• **Records**:
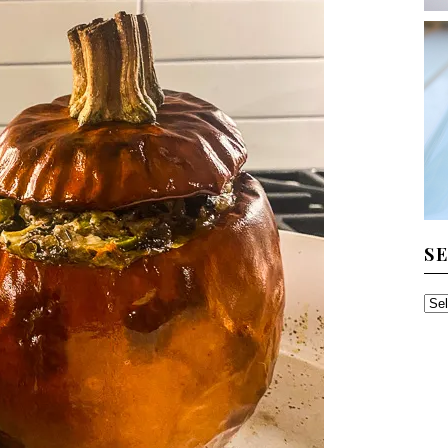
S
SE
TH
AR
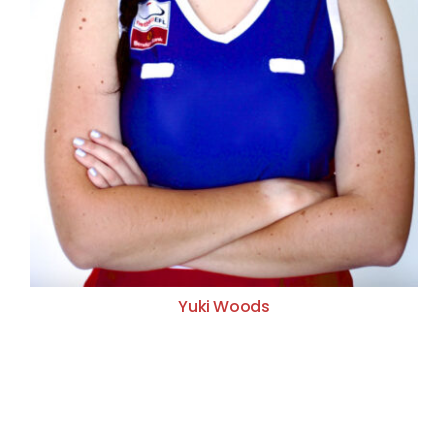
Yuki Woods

==

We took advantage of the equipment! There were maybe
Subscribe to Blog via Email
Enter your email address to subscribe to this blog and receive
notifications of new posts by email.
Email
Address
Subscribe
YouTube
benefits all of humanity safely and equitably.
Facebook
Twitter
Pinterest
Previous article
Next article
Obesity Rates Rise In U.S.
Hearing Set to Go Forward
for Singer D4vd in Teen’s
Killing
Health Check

• **Work request**: From the data above, return every line from the line that has "Previous article" up to and including the line that has "Health Check", exactly.

• **Task output**:
Previous article
Next article
Obesity Rates Rise In U.S.
Hearing Set to Go Forward
for Singer D4vd in Teen’s
Killing
Health Check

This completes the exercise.